When normal, parallel springs are compressed by pushing on them, they push back with a force that is pretty close to proportional to the distance they are compressed (this is the famous Hooke's law that you may remember from an elementary physics course); for example, compress a hypothetical spring an inch, it pushes back with a pound of force; compress it another inch and it pushes back with two pounds of force.
If a coil spring is tapered, the larger diameter end is less stiff than the smaller diameter end (as a result of the geometry), so, initially, the coil tends to compress more at the large end than the small end. As large-diameter coils bottom out, the stiffer, smaller diameter coils begin to compress more, with a net result that the spring pushes back harder at a rate that is greater than linear. If our tapered spring pushed back with one pound for one inch of compression, it might push back with three pounds of force for two inches of compression.
Tapered springs can be nice for vehicle suspensions (soft ride for small bumps, but get stiff to prevent totally bottoming out for really rough roads or fast driving). For piston valves, a tapered spring will be pushing up relatively harder in the down position than will a parallel spring, so that would tend to get a valve moving back up faster than with a parallel spring. On the down side, the tapered spring's lower force with the valve up would be less likely to move a slightly-sluggish valve back up the top of its travel after a very slight deflection.
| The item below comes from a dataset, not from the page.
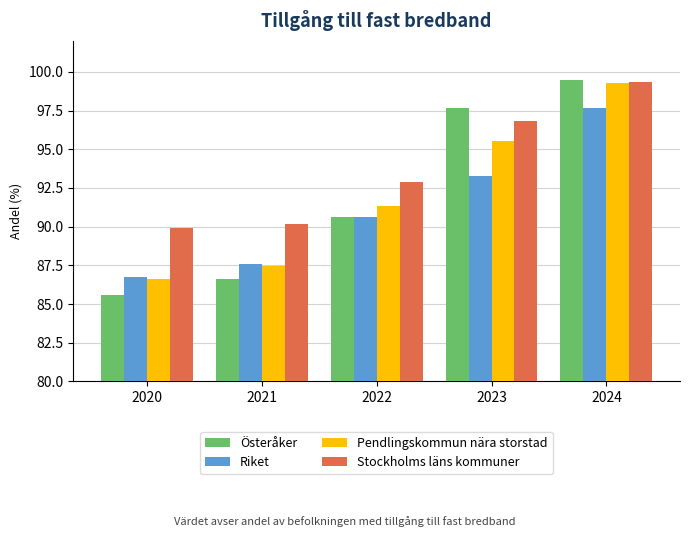

What is the sum of all Pendlingskommun nära storstad values?

460.2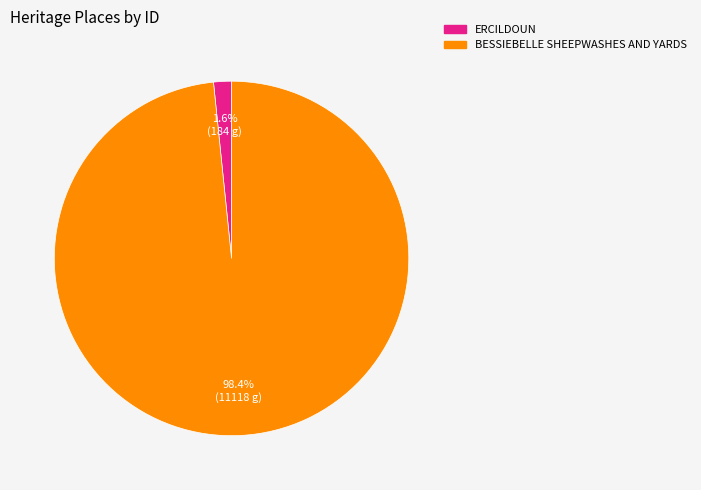

Is it true that ERCILDOUN is 2% of the pie?

True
Tapered springs also have different (and more complex) oscillations than constant-cross-section springs, and some people believe they damp out internal oscillations faster. With the exception of buzzing springs (caused by a two or more coils of a lopsided spring vibrating against each other), spring oscillation is not much of a problem with piston valves.
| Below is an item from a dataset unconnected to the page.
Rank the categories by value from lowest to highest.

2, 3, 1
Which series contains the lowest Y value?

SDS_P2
Dramatically tapered springs can nest as they compress, so the compressed spring height is much less than for a constant-cross-section spring. This might allow for shorter casings in a new design, or might allow larger-diameter spring wire to be used without running out of spring travel. This gives the valve designer more options, but casing height is not a terribly important parameter for tuba design.
Tapered springs are a little more expensive to manufacture than parallel springs, but only slightly more for single-tapered springs (hourglass-shaped springs are another matter, and require much more elaborate tooling). For that matter, clockwork springs are much more involved to wind than coil springs, and require very special tooling.
Finally, a well-designed spring that is properly stress relieved after manufacturing should not ``lose its spring'' in use, particularly for compression springs that just (safely) bottoms out when overloaded.